## What you need to do
Set down the final part of the listing, which starts at the line containing "America, its territories" and runs to the last line, exactly and completely.

╔══

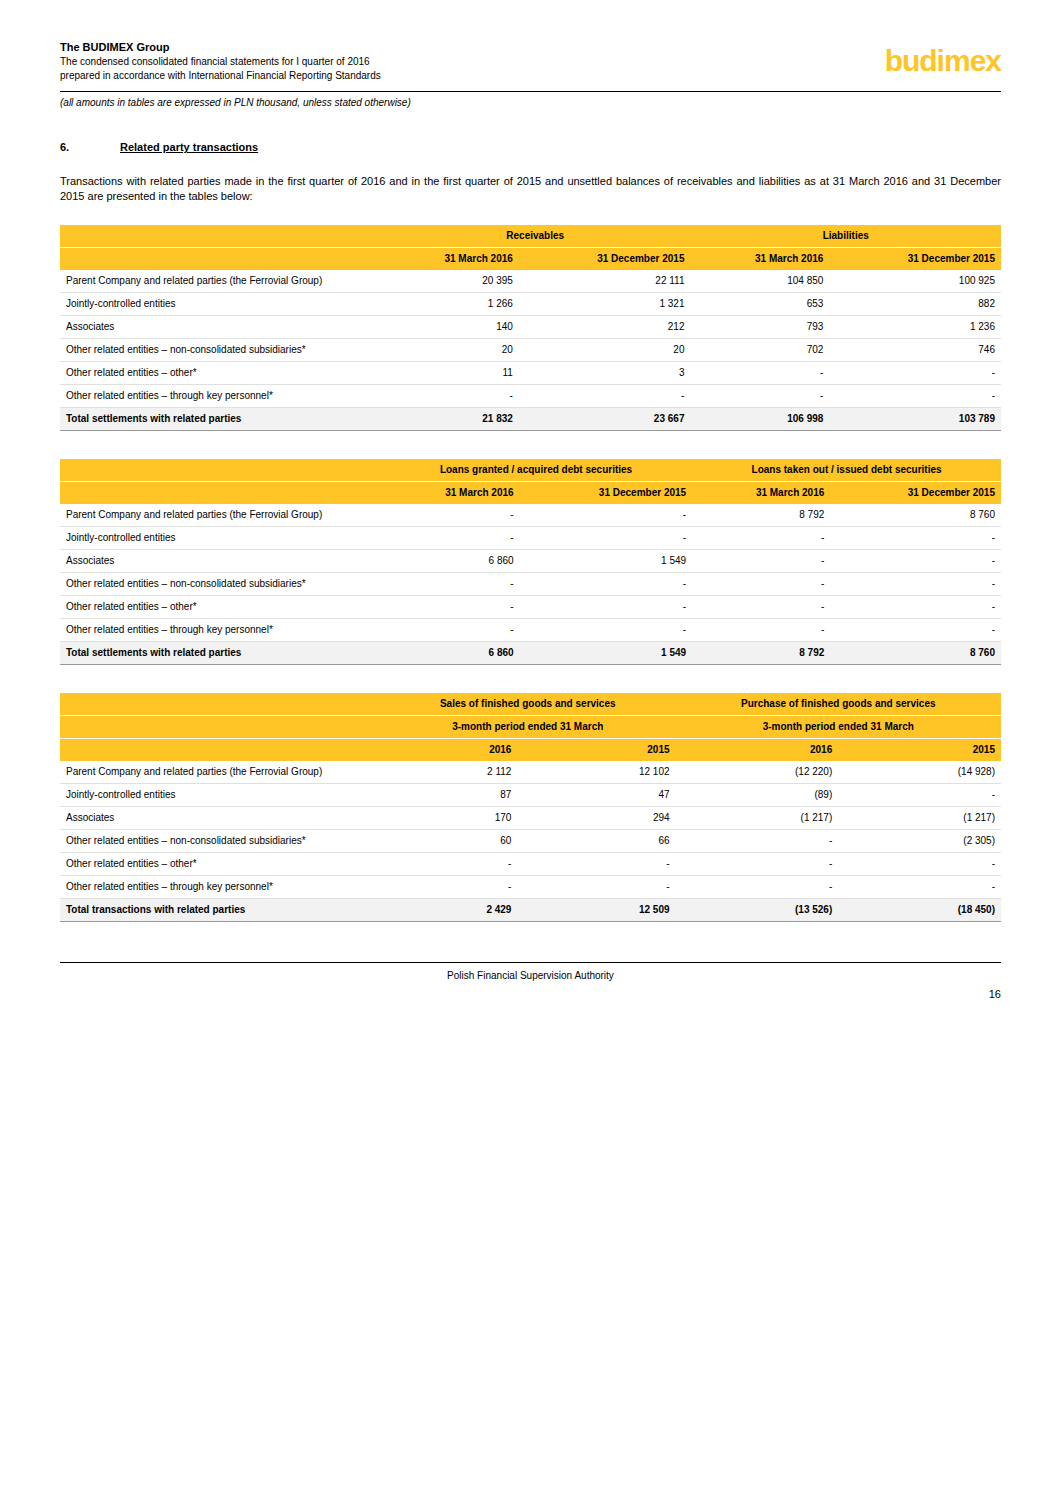The BUDIMEX Group
The condensed consolidated financial statements for I quarter of 2016
prepared in accordance with International Financial Reporting Standards
budimex
(all amounts in tables are expressed in PLN thousand, unless stated otherwise)
6. Related party transactions
Transactions with related parties made in the first quarter of 2016 and in the first quarter of 2015 and unsettled balances of receivables and liabilities as at 31 March 2016 and 31 December 2015 are presented in the tables below:
| | Receivables | Liabilities |
| --- | --- | --- |
| | 31 March 2016 | 31 December 2015 | 31 March 2016 | 31 December 2015 |
| Parent Company and related parties (the Ferrovial Group) | 20 395 | 22 111 | 104 850 | 100 925 |
| Jointly-controlled entities | 1 266 | 1 321 | 653 | 882 |
| Associates | 140 | 212 | 793 | 1 236 |
| Other related entities – non-consolidated subsidiaries* | 20 | 20 | 702 | 746 |
| Other related entities – other* | 11 | 3 | - | - |
| Other related entities – through key personnel* | - | - | - | - |
| Total settlements with related parties | 21 832 | 23 667 | 106 998 | 103 789 |
| | Loans granted / acquired debt securities | Loans taken out / issued debt securities |
| --- | --- | --- |
| | 31 March 2016 | 31 December 2015 | 31 March 2016 | 31 December 2015 |
| Parent Company and related parties (the Ferrovial Group) | - | - | 8 792 | 8 760 |
| Jointly-controlled entities | - | - | - | - |
| Associates | 6 860 | 1 549 | - | - |
| Other related entities – non-consolidated subsidiaries* | - | - | - | - |
| Other related entities – other* | - | - | - | - |
| Other related entities – through key personnel* | - | - | - | - |
| Total settlements with related parties | 6 860 | 1 549 | 8 792 | 8 760 |
| | Sales of finished goods and services | Purchase of finished goods and services |
| --- | --- | --- |
| | 3-month period ended 31 March | 3-month period ended 31 March |
| | 2016 | 2015 | 2016 | 2015 |
| Parent Company and related parties (the Ferrovial Group) | 2 112 | 12 102 | (12 220) | (14 928) |
| Jointly-controlled entities | 87 | 47 | (89) | - |
| Associates | 170 | 294 | (1 217) | (1 217) |
| Other related entities – non-consolidated subsidiaries* | 60 | 66 | - | (2 305) |
| Other related entities – other* | - | - | - | - |
| Other related entities – through key personnel* | - | - | - | - |
| Total transactions with related parties | 2 429 | 12 509 | (13 526) | (18 450) |
Polish Financial Supervision Authority
16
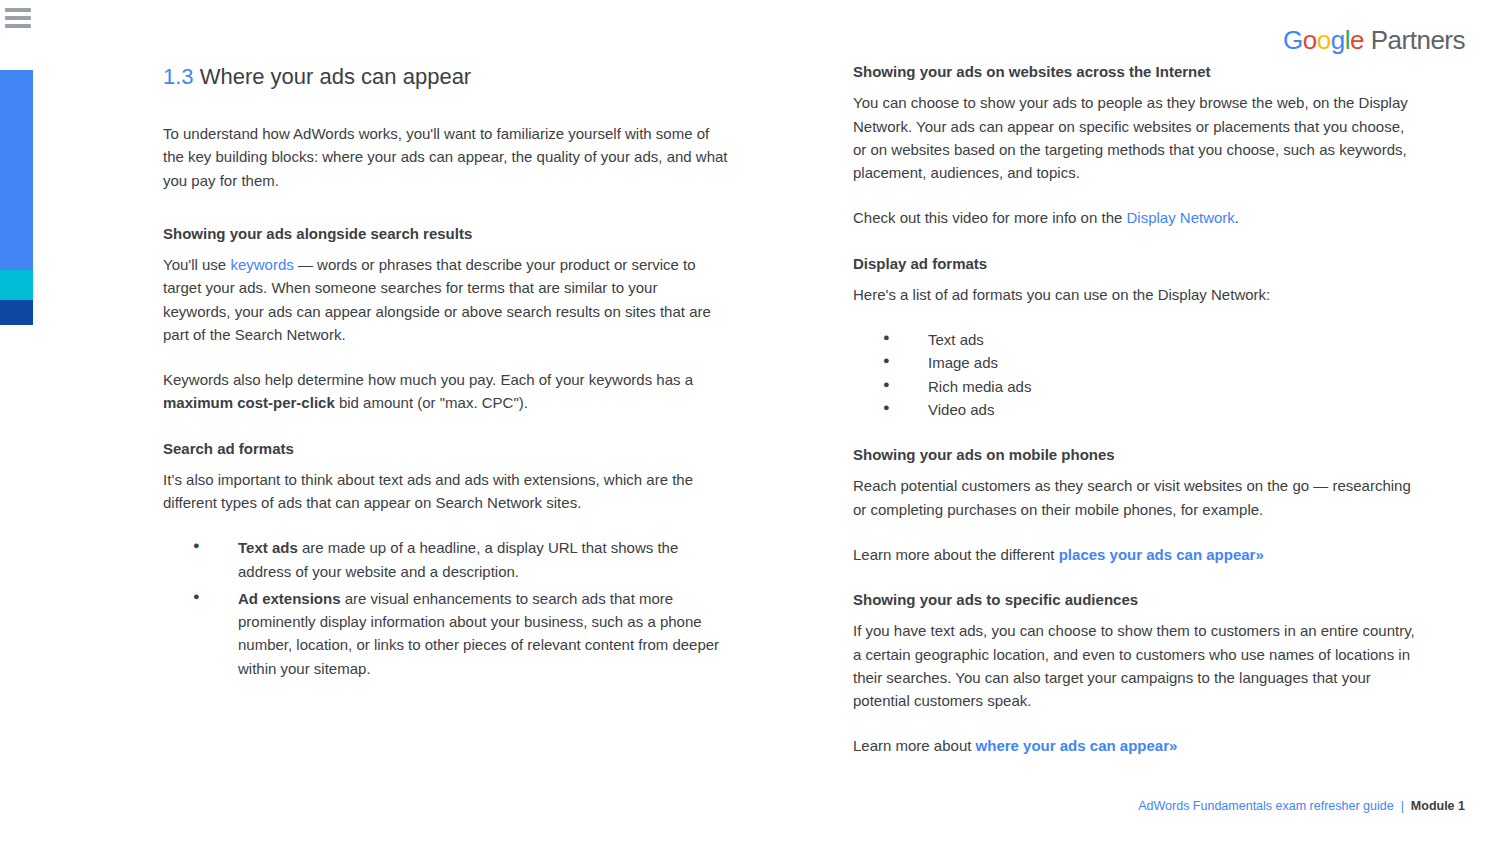Google Partners
1.3 Where your ads can appear
To understand how AdWords works, you'll want to familiarize yourself with some of the key building blocks: where your ads can appear, the quality of your ads, and what you pay for them.
Showing your ads alongside search results
You'll use keywords — words or phrases that describe your product or service to target your ads. When someone searches for terms that are similar to your keywords, your ads can appear alongside or above search results on sites that are part of the Search Network.
Keywords also help determine how much you pay. Each of your keywords has a maximum cost-per-click bid amount (or "max. CPC").
Search ad formats
It’s also important to think about text ads and ads with extensions, which are the different types of ads that can appear on Search Network sites.
Text ads are made up of a headline, a display URL that shows the address of your website and a description.
Ad extensions are visual enhancements to search ads that more prominently display information about your business, such as a phone number, location, or links to other pieces of relevant content from deeper within your sitemap.
Showing your ads on websites across the Internet
You can choose to show your ads to people as they browse the web, on the Display Network. Your ads can appear on specific websites or placements that you choose, or on websites based on the targeting methods that you choose, such as keywords, placement, audiences, and topics.
Check out this video for more info on the Display Network.
Display ad formats
Here's a list of ad formats you can use on the Display Network:
Text ads
Image ads
Rich media ads
Video ads
Showing your ads on mobile phones
Reach potential customers as they search or visit websites on the go — researching or completing purchases on their mobile phones, for example.
Learn more about the different places your ads can appear»
Showing your ads to specific audiences
If you have text ads, you can choose to show them to customers in an entire country, a certain geographic location, and even to customers who use names of locations in their searches. You can also target your campaigns to the languages that your potential customers speak.
Learn more about where your ads can appear»
AdWords Fundamentals exam refresher guide | Module 1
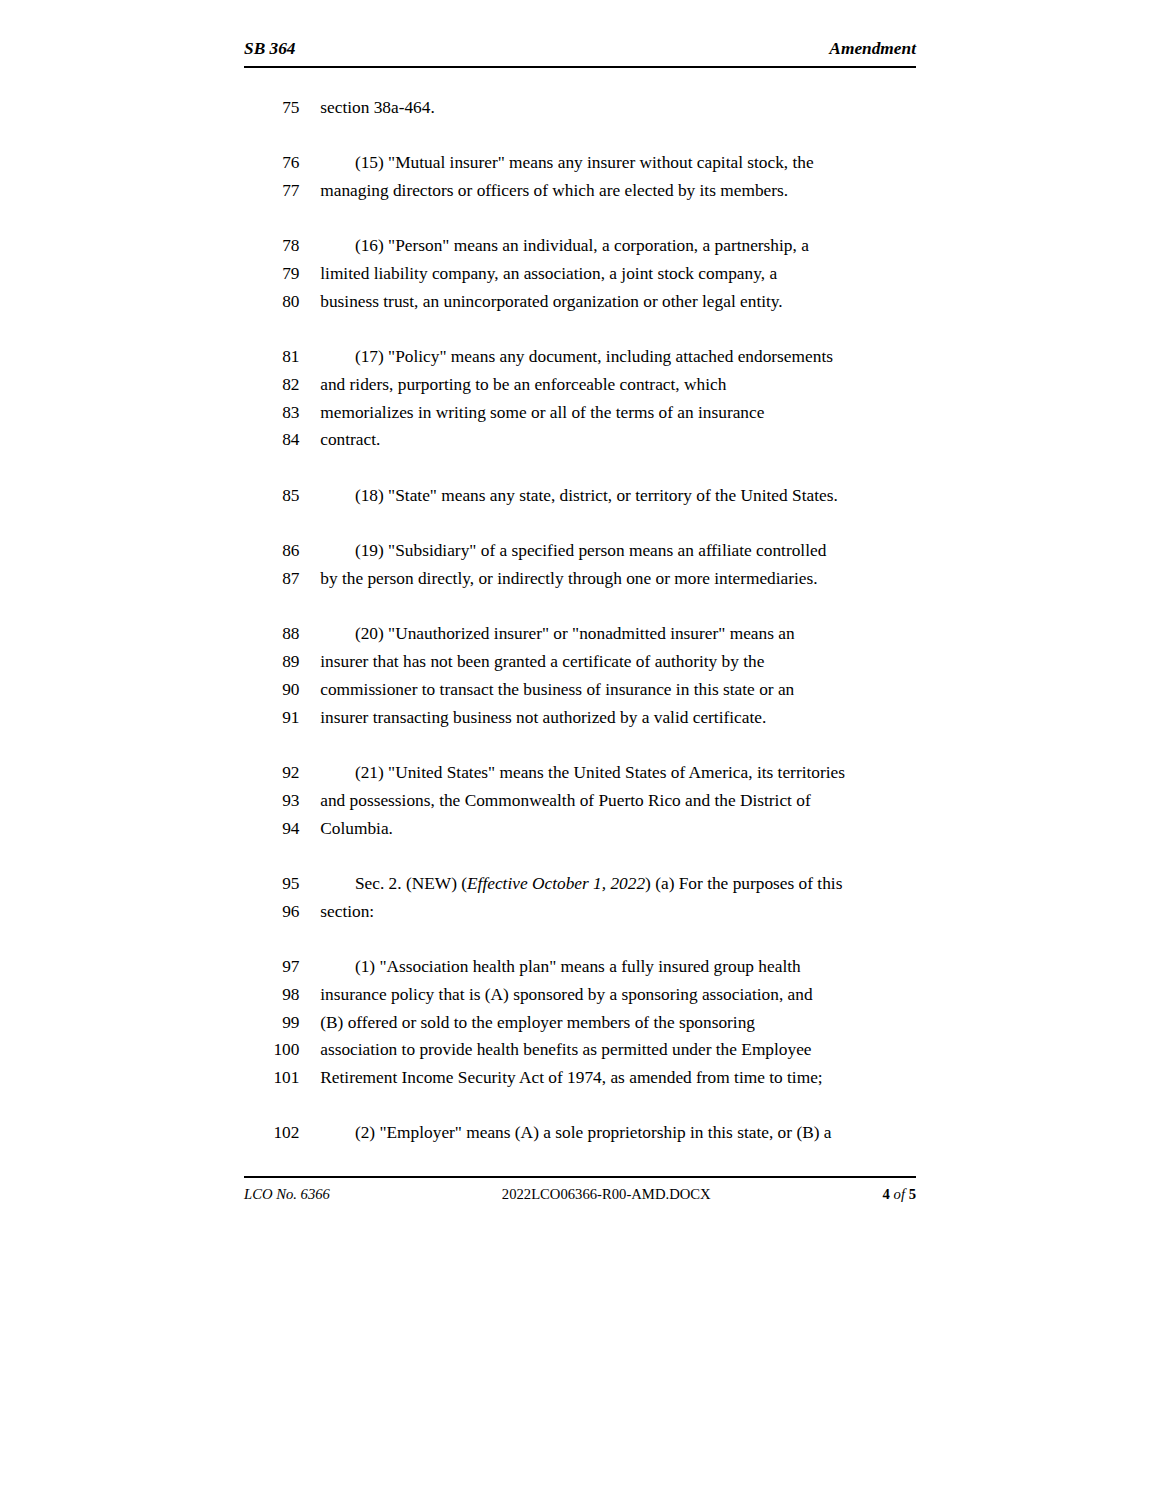SB 364 Amendment
75 section 38a-464.
76(15) "Mutual insurer" means any insurer without capital stock, the
77 managing directors or officers of which are elected by its members.
78(16) "Person" means an individual, a corporation, a partnership, a
79 limited liability company, an association, a joint stock company, a
80 business trust, an unincorporated organization or other legal entity.
81(17) "Policy" means any document, including attached endorsements
82 and riders, purporting to be an enforceable contract, which
83 memorializes in writing some or all of the terms of an insurance
84 contract.
85(18) "State" means any state, district, or territory of the United States.
86(19) "Subsidiary" of a specified person means an affiliate controlled
87 by the person directly, or indirectly through one or more intermediaries.
88(20) "Unauthorized insurer" or "nonadmitted insurer" means an
89 insurer that has not been granted a certificate of authority by the
90 commissioner to transact the business of insurance in this state or an
91 insurer transacting business not authorized by a valid certificate.
92(21) "United States" means the United States of America, its territories
93 and possessions, the Commonwealth of Puerto Rico and the District of
94 Columbia.
95 Sec. 2. (NEW) (Effective October 1, 2022) (a) For the purposes of this
96 section:
97(1) "Association health plan" means a fully insured group health
98 insurance policy that is (A) sponsored by a sponsoring association, and
99(B) offered or sold to the employer members of the sponsoring
100 association to provide health benefits as permitted under the Employee
101 Retirement Income Security Act of 1974, as amended from time to time;
102(2) "Employer" means (A) a sole proprietorship in this state, or (B) a
LCO No. 6366 2022LCO06366-R00-AMD.DOCX 4 of 5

╚══

## Exercise answer
92(21) "United States" means the United States of America, its territories
93 and possessions, the Commonwealth of Puerto Rico and the District of
94 Columbia.
95 Sec. 2. (NEW) (Effective October 1, 2022) (a) For the purposes of this
96 section:
97(1) "Association health plan" means a fully insured group health
98 insurance policy that is (A) sponsored by a sponsoring association, and
99(B) offered or sold to the employer members of the sponsoring
100 association to provide health benefits as permitted under the Employee
101 Retirement Income Security Act of 1974, as amended from time to time;
102(2) "Employer" means (A) a sole proprietorship in this state, or (B) a
LCO No. 6366 2022LCO06366-R00-AMD.DOCX 4 of 5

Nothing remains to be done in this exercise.